### WHAT THE TASK ASKS
Count every line below in which "desde" occurs, then give only the count.

== STORED DATA

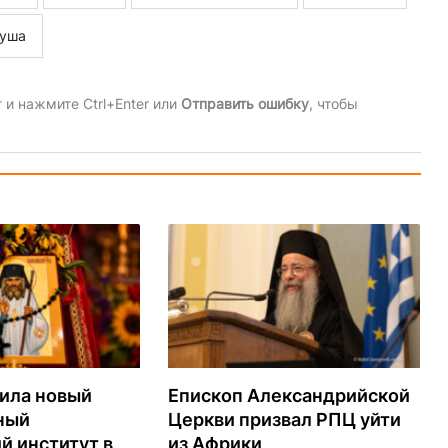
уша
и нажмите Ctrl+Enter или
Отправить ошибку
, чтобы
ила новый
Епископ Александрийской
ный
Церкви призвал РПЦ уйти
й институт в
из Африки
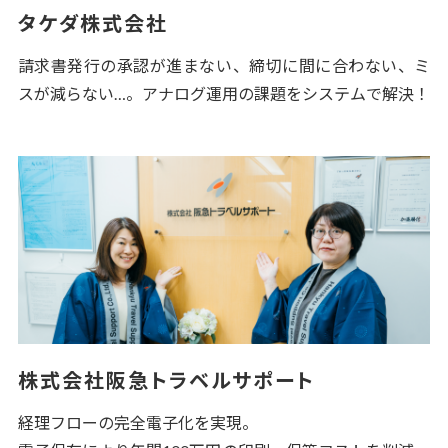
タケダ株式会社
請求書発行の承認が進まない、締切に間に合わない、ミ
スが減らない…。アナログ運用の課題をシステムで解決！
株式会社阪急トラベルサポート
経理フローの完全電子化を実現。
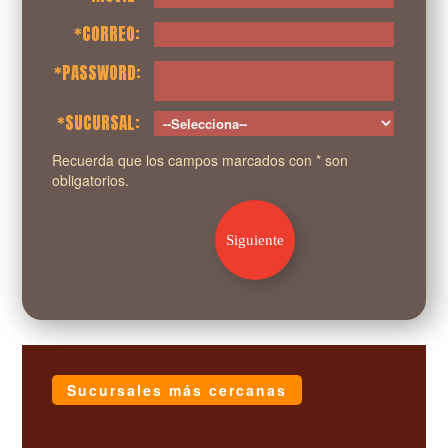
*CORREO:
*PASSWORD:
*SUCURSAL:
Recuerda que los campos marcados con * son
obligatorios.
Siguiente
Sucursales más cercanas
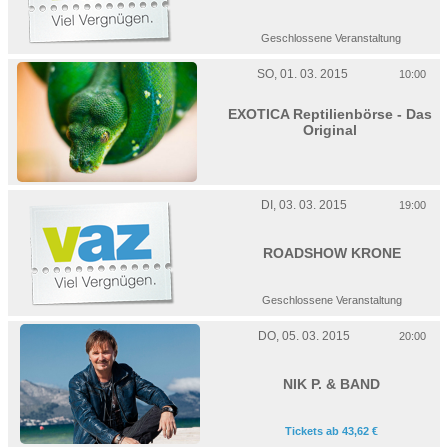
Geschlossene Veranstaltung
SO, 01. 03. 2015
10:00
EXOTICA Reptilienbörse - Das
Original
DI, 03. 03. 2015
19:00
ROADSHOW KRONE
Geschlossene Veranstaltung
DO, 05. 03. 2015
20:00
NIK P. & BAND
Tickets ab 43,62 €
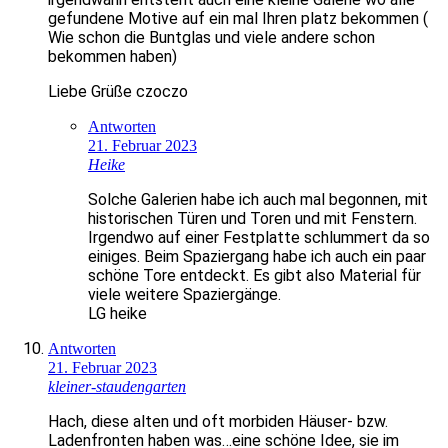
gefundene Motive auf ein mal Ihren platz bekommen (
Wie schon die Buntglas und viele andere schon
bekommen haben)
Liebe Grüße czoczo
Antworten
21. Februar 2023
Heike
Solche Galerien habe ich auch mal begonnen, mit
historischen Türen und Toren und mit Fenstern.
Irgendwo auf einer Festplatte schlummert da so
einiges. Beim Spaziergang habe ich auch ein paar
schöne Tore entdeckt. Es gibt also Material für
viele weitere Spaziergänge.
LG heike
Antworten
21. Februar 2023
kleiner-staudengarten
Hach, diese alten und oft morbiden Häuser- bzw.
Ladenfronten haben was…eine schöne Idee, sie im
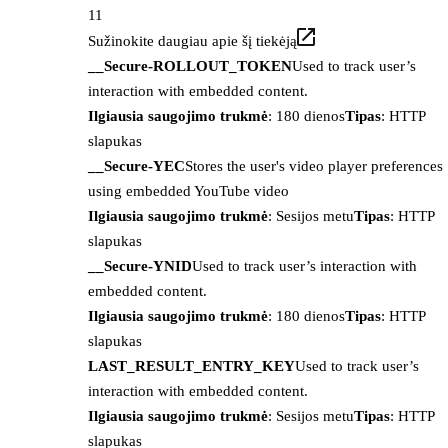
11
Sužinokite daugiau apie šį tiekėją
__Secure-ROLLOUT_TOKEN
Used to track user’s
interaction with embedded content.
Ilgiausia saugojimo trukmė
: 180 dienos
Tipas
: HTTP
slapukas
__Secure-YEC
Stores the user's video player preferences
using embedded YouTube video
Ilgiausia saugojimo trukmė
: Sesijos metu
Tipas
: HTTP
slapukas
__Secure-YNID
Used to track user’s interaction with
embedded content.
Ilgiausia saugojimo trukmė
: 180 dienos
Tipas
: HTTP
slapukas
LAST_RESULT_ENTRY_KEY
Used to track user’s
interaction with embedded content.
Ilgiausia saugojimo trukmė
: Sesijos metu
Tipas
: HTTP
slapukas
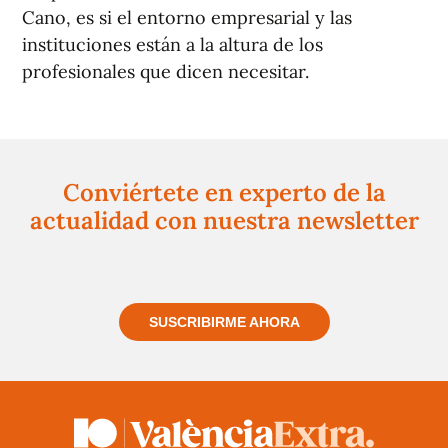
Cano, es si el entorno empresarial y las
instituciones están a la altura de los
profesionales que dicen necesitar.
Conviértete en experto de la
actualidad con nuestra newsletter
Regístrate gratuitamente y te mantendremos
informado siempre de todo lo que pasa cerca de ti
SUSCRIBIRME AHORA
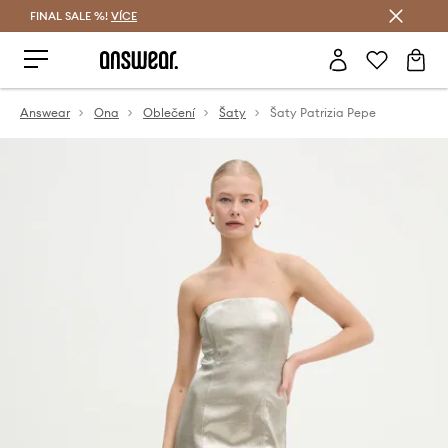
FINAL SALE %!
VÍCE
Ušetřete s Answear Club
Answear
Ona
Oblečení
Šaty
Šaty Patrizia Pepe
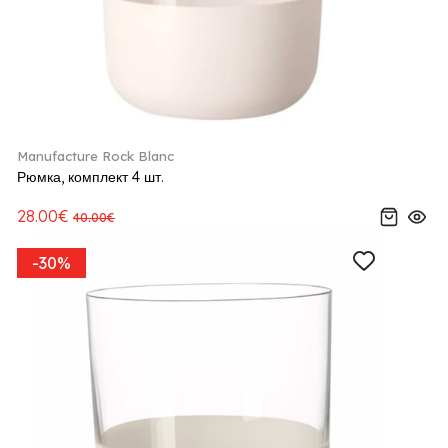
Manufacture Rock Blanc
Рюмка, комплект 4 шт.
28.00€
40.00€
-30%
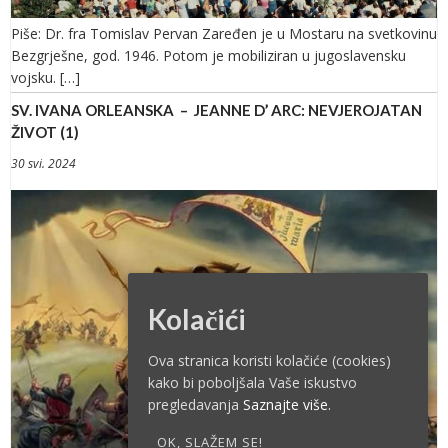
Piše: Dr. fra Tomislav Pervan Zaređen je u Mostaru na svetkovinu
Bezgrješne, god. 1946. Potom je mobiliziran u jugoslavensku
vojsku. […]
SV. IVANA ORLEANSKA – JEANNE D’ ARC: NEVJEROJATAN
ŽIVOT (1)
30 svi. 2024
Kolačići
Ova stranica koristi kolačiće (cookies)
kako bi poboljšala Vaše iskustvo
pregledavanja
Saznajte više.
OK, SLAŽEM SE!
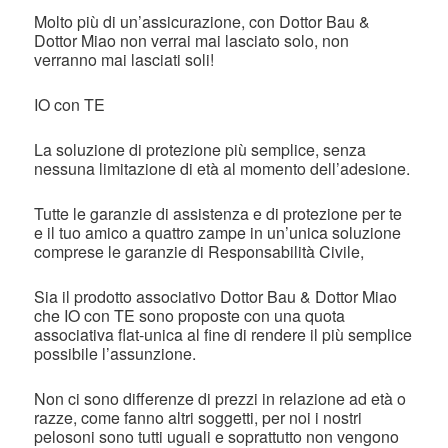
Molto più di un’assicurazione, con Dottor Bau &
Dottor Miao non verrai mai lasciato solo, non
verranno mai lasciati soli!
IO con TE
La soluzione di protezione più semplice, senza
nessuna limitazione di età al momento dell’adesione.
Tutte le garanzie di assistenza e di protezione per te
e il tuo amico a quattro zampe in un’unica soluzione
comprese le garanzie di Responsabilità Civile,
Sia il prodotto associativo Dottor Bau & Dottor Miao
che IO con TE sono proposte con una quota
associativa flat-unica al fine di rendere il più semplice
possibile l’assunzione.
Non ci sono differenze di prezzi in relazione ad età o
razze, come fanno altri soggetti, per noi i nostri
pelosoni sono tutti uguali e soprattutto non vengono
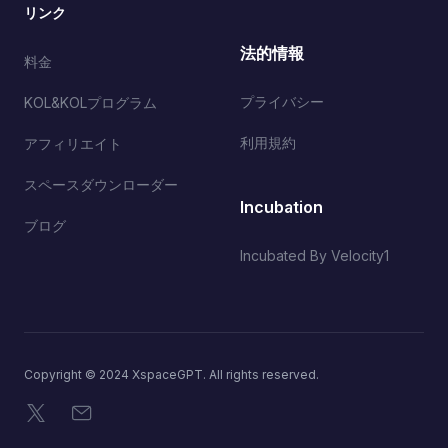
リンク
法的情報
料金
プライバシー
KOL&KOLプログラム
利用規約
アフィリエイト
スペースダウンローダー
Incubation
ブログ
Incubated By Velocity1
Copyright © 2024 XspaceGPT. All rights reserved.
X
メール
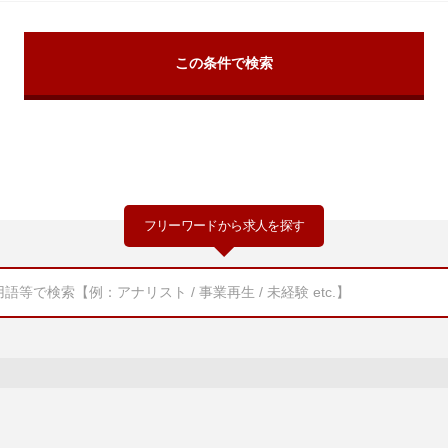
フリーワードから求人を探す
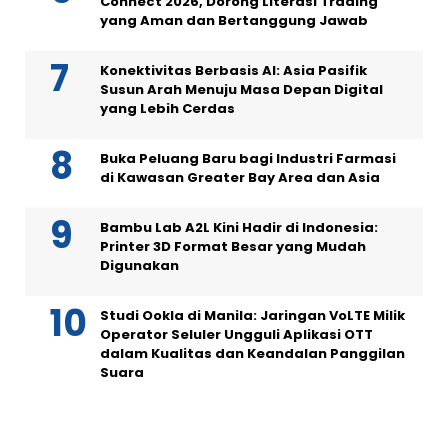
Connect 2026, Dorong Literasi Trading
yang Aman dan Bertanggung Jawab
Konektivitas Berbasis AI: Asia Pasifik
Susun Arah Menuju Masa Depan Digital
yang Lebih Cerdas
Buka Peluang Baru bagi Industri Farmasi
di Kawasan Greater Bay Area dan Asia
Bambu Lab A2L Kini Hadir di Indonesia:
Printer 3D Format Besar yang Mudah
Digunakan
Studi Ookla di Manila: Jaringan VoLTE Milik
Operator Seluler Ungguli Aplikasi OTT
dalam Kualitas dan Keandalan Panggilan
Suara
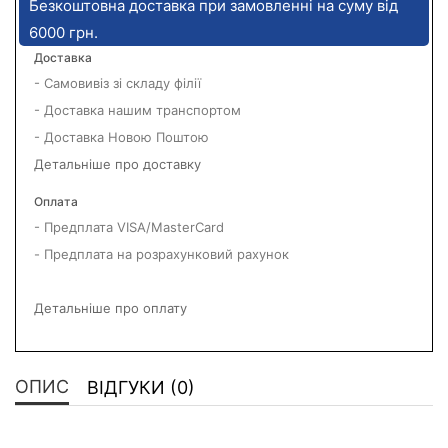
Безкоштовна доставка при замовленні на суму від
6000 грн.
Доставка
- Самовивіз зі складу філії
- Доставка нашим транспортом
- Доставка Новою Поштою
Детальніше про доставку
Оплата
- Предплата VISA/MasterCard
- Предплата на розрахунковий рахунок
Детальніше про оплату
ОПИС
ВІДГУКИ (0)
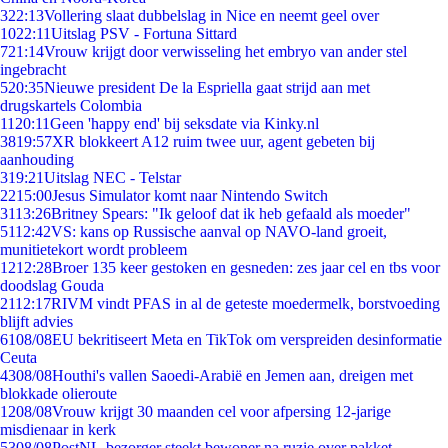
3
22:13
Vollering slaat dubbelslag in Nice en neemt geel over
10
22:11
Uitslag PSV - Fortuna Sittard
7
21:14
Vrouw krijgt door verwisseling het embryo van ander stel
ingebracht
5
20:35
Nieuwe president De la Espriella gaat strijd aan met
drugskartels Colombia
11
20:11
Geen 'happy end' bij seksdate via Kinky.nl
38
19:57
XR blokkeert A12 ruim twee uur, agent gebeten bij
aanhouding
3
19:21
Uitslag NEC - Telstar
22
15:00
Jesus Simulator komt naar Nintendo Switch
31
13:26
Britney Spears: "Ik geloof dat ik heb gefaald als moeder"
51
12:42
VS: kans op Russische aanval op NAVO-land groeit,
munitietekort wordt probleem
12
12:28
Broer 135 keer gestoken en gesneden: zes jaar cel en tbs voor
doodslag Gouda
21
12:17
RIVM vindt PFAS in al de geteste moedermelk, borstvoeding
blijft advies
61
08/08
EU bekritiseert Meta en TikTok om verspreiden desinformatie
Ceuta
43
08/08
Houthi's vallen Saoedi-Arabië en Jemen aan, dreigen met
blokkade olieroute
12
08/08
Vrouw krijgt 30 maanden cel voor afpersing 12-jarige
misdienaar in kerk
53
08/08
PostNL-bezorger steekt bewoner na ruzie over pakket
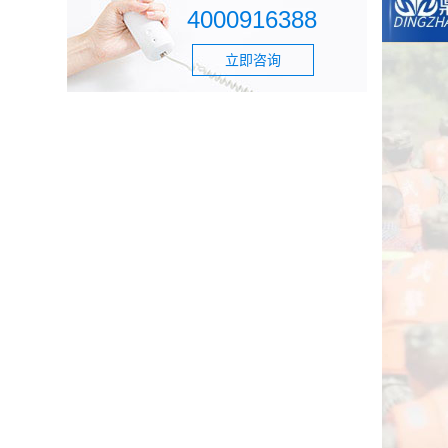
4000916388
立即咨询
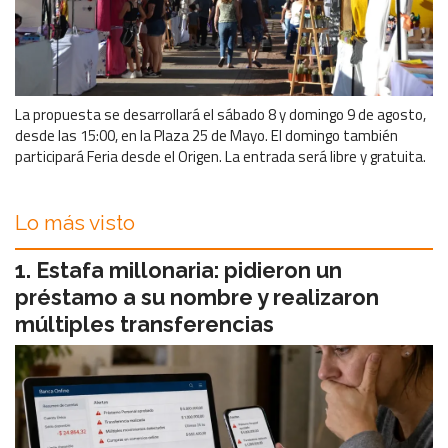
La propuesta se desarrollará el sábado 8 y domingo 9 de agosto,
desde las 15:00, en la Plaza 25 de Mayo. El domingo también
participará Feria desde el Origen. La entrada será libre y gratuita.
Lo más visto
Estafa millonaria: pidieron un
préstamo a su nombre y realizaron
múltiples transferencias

====

### ANSWER SECTION
2